:: What is required ::
Pick out every line in the rows below that contains the string "portal", and copy each one. Letter case counts.

··· Input ···

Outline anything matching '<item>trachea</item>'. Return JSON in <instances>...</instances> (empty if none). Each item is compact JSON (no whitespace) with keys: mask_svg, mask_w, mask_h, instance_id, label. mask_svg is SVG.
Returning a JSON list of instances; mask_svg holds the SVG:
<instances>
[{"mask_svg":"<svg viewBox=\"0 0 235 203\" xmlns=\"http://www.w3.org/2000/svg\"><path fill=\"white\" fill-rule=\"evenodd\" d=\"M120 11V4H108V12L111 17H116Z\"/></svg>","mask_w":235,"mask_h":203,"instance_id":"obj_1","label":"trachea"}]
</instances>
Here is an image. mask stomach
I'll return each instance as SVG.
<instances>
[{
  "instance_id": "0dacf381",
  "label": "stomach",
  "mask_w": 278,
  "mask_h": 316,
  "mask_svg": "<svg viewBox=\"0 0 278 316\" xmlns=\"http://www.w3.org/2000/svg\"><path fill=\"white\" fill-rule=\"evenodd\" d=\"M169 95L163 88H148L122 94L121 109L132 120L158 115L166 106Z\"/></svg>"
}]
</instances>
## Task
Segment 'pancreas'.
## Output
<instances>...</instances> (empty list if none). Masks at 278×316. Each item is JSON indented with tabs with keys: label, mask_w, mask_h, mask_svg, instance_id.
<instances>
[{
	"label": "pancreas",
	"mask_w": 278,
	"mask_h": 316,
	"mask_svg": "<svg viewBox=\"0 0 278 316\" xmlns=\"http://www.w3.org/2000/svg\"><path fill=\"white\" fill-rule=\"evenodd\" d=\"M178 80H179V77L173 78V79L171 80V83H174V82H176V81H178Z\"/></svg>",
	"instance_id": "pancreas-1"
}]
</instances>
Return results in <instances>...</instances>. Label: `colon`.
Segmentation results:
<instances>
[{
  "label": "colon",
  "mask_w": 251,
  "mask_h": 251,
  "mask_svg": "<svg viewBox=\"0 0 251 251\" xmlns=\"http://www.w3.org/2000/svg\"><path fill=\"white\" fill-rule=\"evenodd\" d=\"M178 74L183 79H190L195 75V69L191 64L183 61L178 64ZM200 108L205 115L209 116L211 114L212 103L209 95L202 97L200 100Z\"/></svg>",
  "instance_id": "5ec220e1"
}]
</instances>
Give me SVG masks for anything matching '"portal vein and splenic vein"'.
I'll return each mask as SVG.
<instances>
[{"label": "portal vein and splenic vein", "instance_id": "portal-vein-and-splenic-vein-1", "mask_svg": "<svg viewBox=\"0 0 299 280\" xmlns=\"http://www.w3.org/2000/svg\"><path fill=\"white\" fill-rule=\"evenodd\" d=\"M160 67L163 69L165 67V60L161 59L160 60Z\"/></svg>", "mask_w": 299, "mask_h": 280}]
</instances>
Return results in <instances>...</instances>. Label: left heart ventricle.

···

:: Correct output ::
Give me SVG masks for anything matching '"portal vein and splenic vein"'.
[{"label": "portal vein and splenic vein", "instance_id": "portal-vein-and-splenic-vein-1", "mask_svg": "<svg viewBox=\"0 0 299 280\" xmlns=\"http://www.w3.org/2000/svg\"><path fill=\"white\" fill-rule=\"evenodd\" d=\"M160 67L163 69L165 67V60L161 59L160 60Z\"/></svg>", "mask_w": 299, "mask_h": 280}]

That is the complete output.